Find the "peak" of a set of data

Robert Sköld picture Robert Sköld · Aug 18, 2010 · Viewed 12.8k times · Source

I have a set of data, for which I'd like to find an average peak. I've done some testing in Numbers.app to see what I'm after and if I make a chart of the dataset it has a feature it calls "polynomial trendline" which draws a curve of the data and the peak of that curve looks exactly like the point/value I'm after.

So how could I programmatically calculate that curve and find that tangent on the curve?

I've been looking around on wikipedia and found topics like "Normal distribution" and "Polynomial regression" which seems very much related, but I've always found it hard to follow the equations on wikipedia so I'm hoping maybe someone here could give me a programatic example.

Here's a couple of charts to illustrate what I'm after. The green dots are the data points and the blue line is the "polynomial trendline" (of order 6). The "peak" of that trendline is what I'm after.

Example with even dataset Example with uneven dataset

Updated question:

After some answers I realize my question need to be rephrased as the problem is not really how to find the peak of the curve but more of how to generate that blue curve from the green points so I can find where in the dataset the "weight" lies.

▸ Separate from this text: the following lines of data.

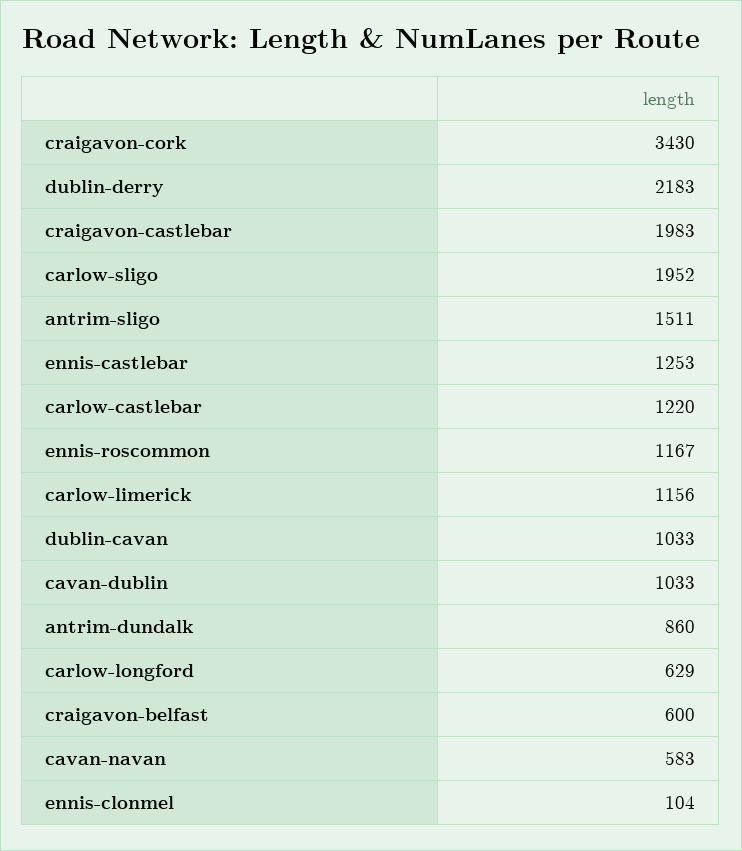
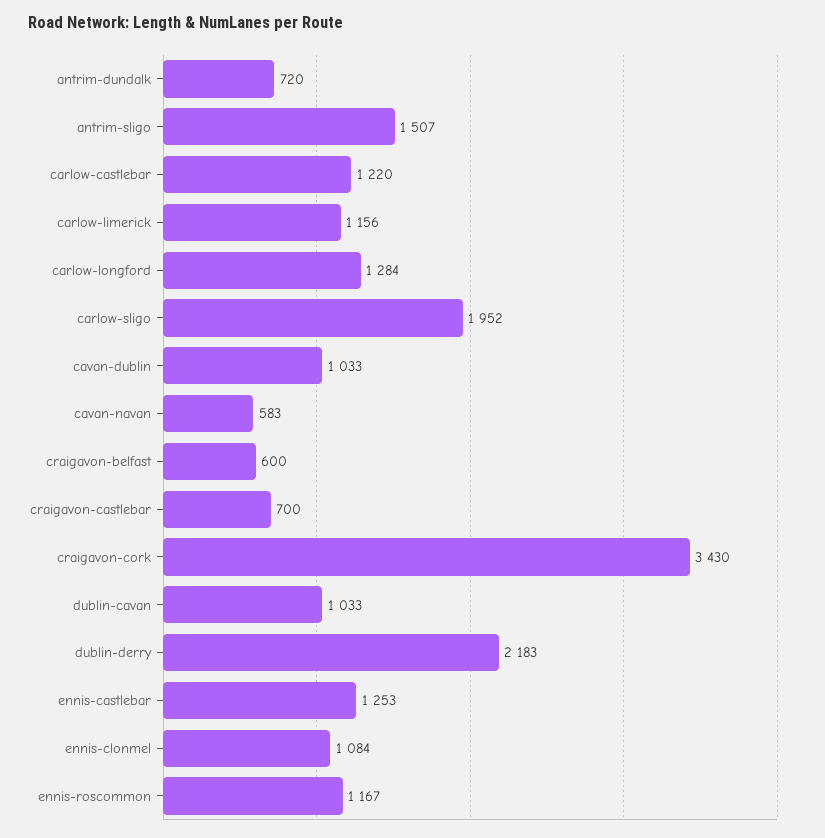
craigavon-castlebar: 1983 -> 700
antrim-sligo: 1511 -> 1507
antrim-dundalk: 860 -> 720
carlow-longford: 629 -> 1284
ennis-clonmel: 104 -> 1084

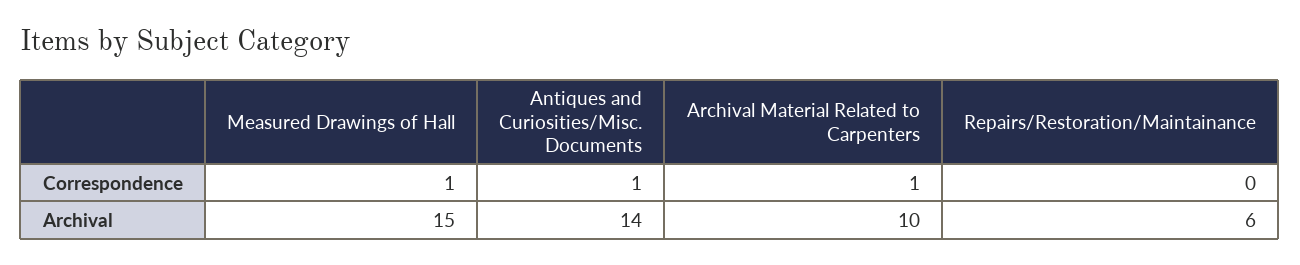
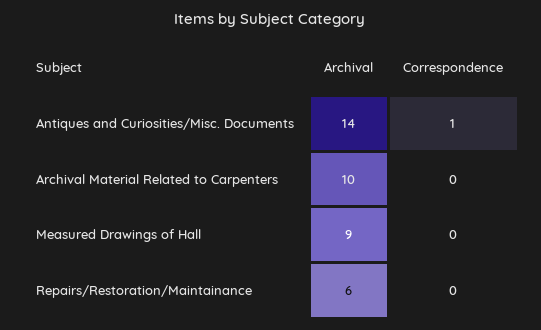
Measured Drawings of Hall, Correspondence: 1 -> 0
Archival Material Related to Carpenters, Correspondence: 1 -> 0
Measured Drawings of Hall, Archival: 15 -> 9

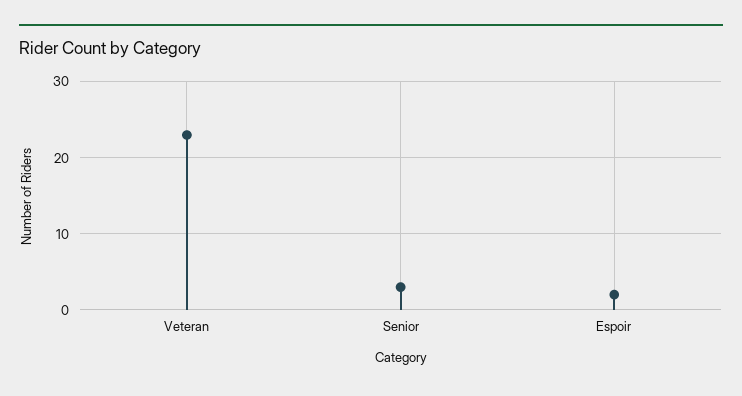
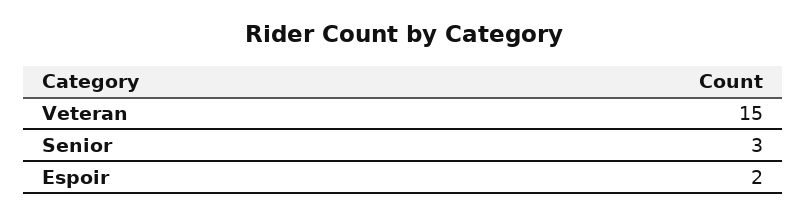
Veteran: 23 -> 15

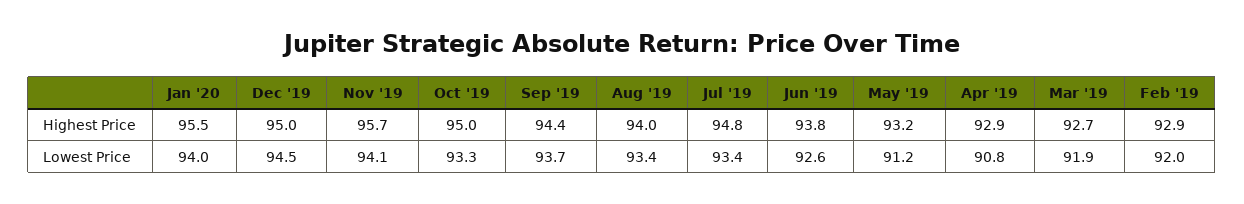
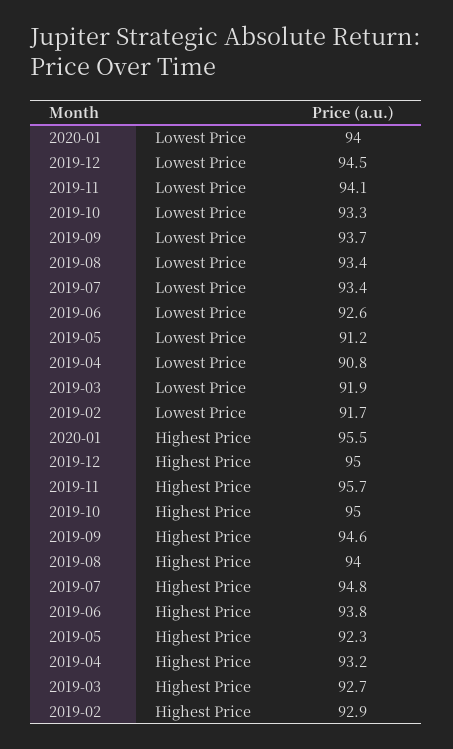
Sep '19, Highest Price: 94.4 -> 94.6
May '19, Highest Price: 93.2 -> 92.3
Apr '19, Highest Price: 92.9 -> 93.2
Feb '19, Lowest Price: 92 -> 91.7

The goal is to get a sort of 'average maximum'.

I guess another question would be "what is this particular problem actually called?" ;)

Answer

nico picture nico · Aug 18, 2010

Although the data looks like that you're not necessarily after a normal distribution.

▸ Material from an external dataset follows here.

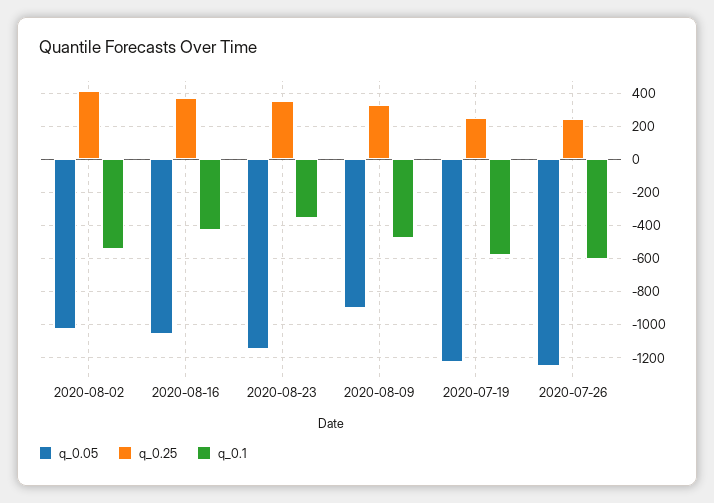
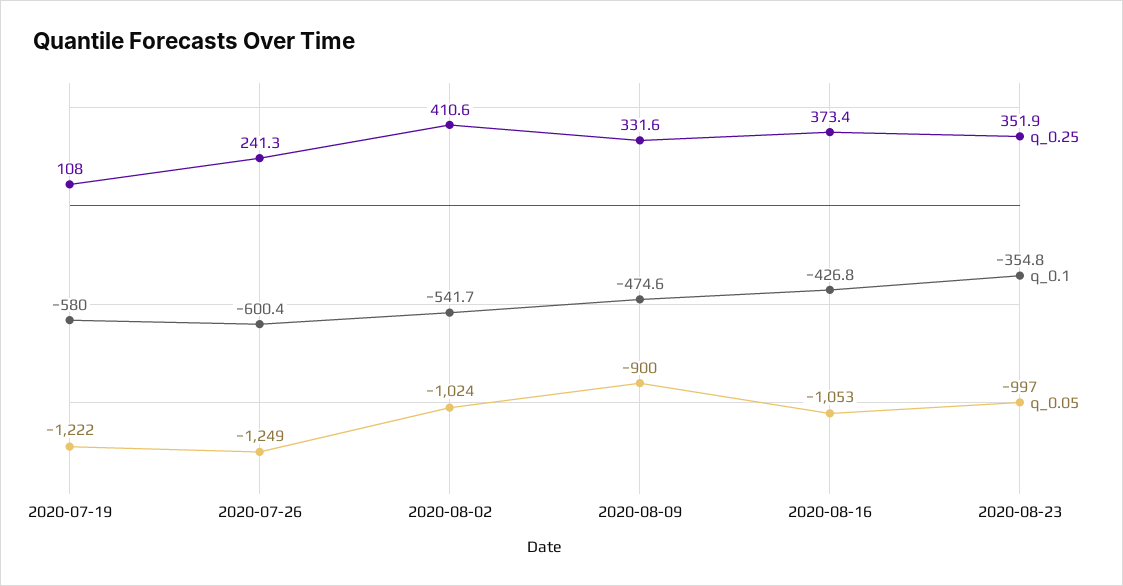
q_0.05, 2020-08-23: -1150 -> -997
q_0.25, 2020-07-19: 250 -> 108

The topic of distribution fitting is quite complex and, unless you have some clear a priori assumptions of what your data distribution is, I would not venture there. In case you have assumptions on the type of distribution, have a look at least squares or maximum likelihood extimation methods.

However, I would suggest you should rather use a bezier-spline or LOESS to "smooth" your data and then just find the maximum of the computed curve.

I doubt that an approach using the derivative would work here.